Our python is located: /usr/bin/python
Our python version: 2.7.10
Our openssl is: OpenSSL 1.0.2k  26 Jan 2017
------------------------------------------------------------------
SUCCESS: Connection was made using TLS 1.2

We have a winner! The best part is because how we are adding the patched ssl module to our system python path it becomes very high priority in the list. Verify for yourself:

/usr/bin/python -m site

with the output of:

sys.path = [
    '/Users/vagrant',
    '/Library/vendored/tlsssl',
    '/System/Library/Frameworks/Python.framework/Versions/2.7/lib/python27.zip',
    '/System/Library/Frameworks/Python.framework/Versions/2.7/lib/python2.7',
    '/System/Library/Frameworks/Python.framework/Versions/2.7/lib/python2.7/plat-darwin',
    '/System/Library/Frameworks/Python.framework/Versions/2.7/lib/python2.7/plat-mac',
    '/System/Library/Frameworks/Python.framework/Versions/2.7/lib/python2.7/plat-mac/lib-scriptpackages',
    '/System/Library/Frameworks/Python.framework/Versions/2.7/lib/python2.7/lib-tk',
    '/System/Library/Frameworks/Python.framework/Versions/2.7/lib/python2.7/lib-old',
    '/System/Library/Frameworks/Python.framework/Versions/2.7/lib/python2.7/lib-dynload',
    '/Library/Python/2.7/site-packages',
    '/System/Library/Frameworks/Python.framework/Versions/2.7/Extras/lib/python',
    '/System/Library/Frameworks/Python.framework/Versions/2.7/Extras/lib/python/PyObjC',
]

Notice that /Library/vendored/tlsssl comes before all of the /System/Library paths?

That means using this patch is completely seamless.
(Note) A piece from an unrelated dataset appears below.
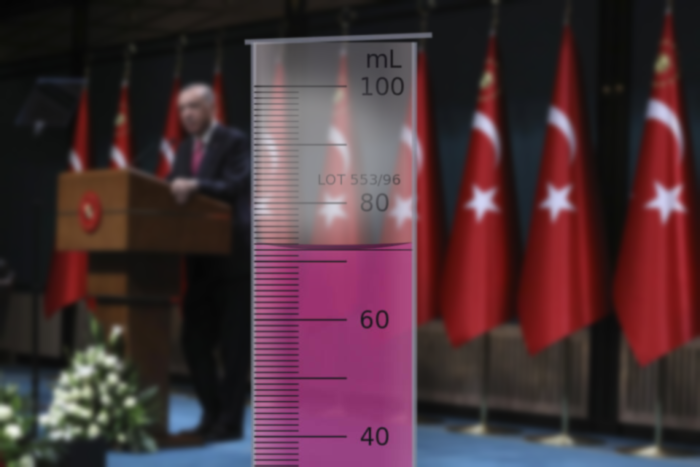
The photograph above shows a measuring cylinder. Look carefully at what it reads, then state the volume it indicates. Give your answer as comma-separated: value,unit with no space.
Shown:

Just install the single 5.15 MB package and use python2 just like normal.

import urllib2
a = urllib2.urlopen('https://fancyssl.hboeck.de/')

and you are off to the races.

More fun to come

At this time, vendored still has more work. Specifically on creating self contained Python2, Python3 and Ruby. It also needs some love on automating the build of all the tools. Right now build.py is completely unfinished. I also would like to automate the process of building the distribution style packages.